_Problem to work on_.
Given the entries below, would you transcribe exactly the lines starting at the one with "Bowmore Ruby Port Cask Finish 16 år" and ending at the one with "1 251,01 HUF", both kept, pictures omitted, nothing extra?
*** Opening Records to use ***
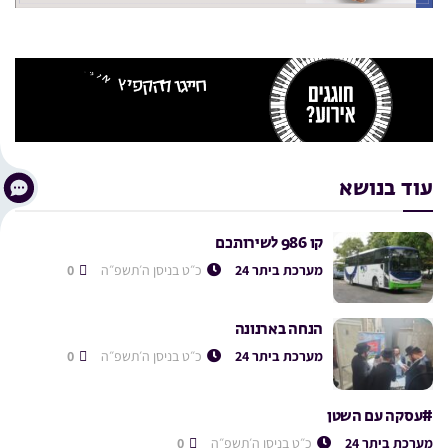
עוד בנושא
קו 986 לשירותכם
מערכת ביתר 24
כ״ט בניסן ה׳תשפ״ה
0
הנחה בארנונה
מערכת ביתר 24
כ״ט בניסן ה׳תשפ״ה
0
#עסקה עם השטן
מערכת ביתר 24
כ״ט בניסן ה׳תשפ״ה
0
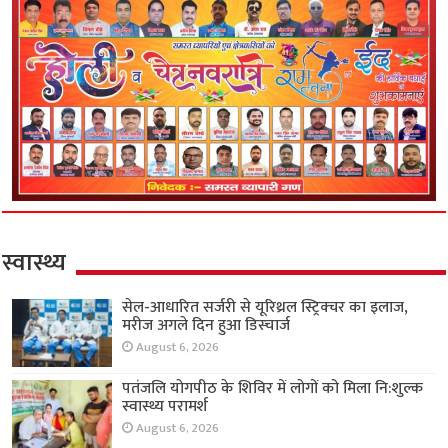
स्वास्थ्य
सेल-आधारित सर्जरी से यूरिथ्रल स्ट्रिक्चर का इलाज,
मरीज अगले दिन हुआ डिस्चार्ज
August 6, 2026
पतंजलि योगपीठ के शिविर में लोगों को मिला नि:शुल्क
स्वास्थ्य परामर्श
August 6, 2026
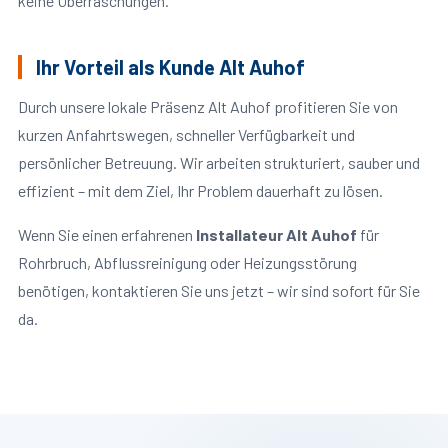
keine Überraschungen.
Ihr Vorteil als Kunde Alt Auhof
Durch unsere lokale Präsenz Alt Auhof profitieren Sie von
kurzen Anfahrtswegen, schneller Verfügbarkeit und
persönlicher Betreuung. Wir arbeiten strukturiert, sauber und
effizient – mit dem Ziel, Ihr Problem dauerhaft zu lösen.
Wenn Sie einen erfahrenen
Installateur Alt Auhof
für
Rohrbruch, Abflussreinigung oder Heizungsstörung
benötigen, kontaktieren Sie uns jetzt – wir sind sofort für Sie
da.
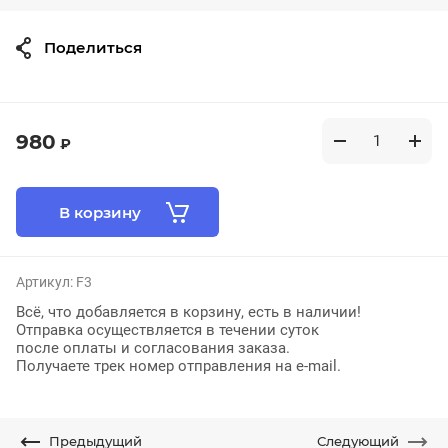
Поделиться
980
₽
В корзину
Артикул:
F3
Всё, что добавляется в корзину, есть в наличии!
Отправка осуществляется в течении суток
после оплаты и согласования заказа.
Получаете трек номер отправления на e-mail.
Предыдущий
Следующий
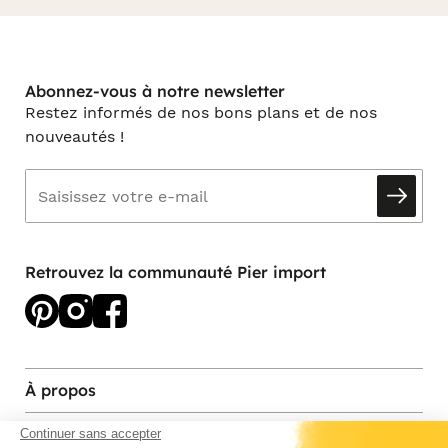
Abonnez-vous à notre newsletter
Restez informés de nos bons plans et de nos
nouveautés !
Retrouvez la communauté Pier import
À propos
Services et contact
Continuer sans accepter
*** Closing Records to use ***
*** Opening Records to use ***
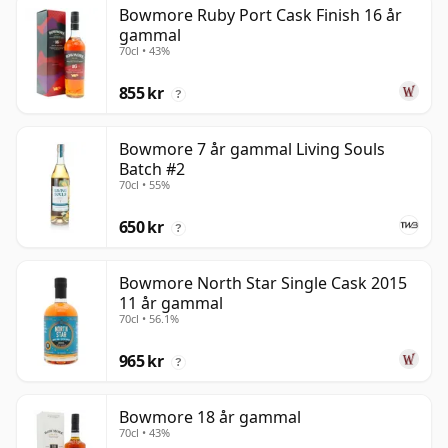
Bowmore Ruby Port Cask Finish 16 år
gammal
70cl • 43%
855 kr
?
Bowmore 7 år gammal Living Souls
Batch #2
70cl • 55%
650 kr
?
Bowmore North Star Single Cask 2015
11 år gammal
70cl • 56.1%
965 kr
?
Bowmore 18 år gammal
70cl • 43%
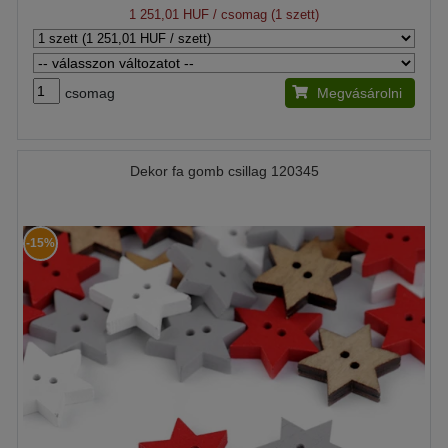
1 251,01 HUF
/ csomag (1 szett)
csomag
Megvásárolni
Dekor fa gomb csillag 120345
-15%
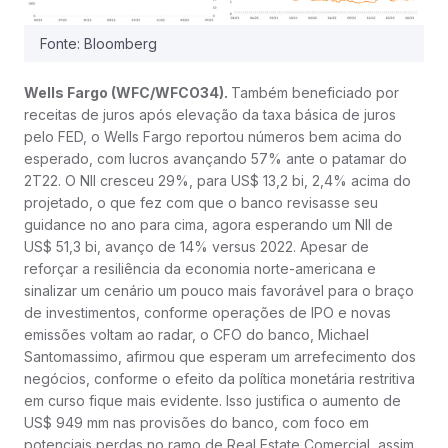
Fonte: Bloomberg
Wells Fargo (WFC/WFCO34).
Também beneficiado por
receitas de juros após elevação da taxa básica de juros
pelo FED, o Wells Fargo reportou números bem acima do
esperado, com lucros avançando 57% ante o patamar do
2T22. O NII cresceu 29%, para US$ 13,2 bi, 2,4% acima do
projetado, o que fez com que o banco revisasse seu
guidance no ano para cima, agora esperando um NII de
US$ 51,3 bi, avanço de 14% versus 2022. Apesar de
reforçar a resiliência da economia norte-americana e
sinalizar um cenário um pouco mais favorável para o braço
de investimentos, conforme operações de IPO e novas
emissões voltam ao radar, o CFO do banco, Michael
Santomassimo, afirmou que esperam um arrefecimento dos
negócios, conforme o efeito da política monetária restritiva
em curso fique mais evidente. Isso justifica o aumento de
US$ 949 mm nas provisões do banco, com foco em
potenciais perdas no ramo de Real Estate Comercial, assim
*** Closing Records to use ***
*** Opening Records to use ***
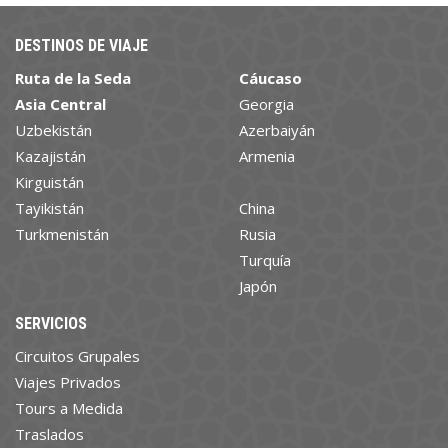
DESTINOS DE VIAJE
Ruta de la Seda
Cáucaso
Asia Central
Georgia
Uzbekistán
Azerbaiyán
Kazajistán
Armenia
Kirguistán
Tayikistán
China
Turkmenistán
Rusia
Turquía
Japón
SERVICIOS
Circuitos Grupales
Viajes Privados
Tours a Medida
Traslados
*** Closing Records to use ***
_Expected answer_.
Bowmore Ruby Port Cask Finish 16 år
gammal
70cl • 43%
855 kr
?
Bowmore 7 år gammal Living Souls
Batch #2
70cl • 55%
650 kr
?
Bowmore North Star Single Cask 2015
11 år gammal
70cl • 56.1%
965 kr
?
Bowmore 18 år gammal
70cl • 43%
1 251,01 HUF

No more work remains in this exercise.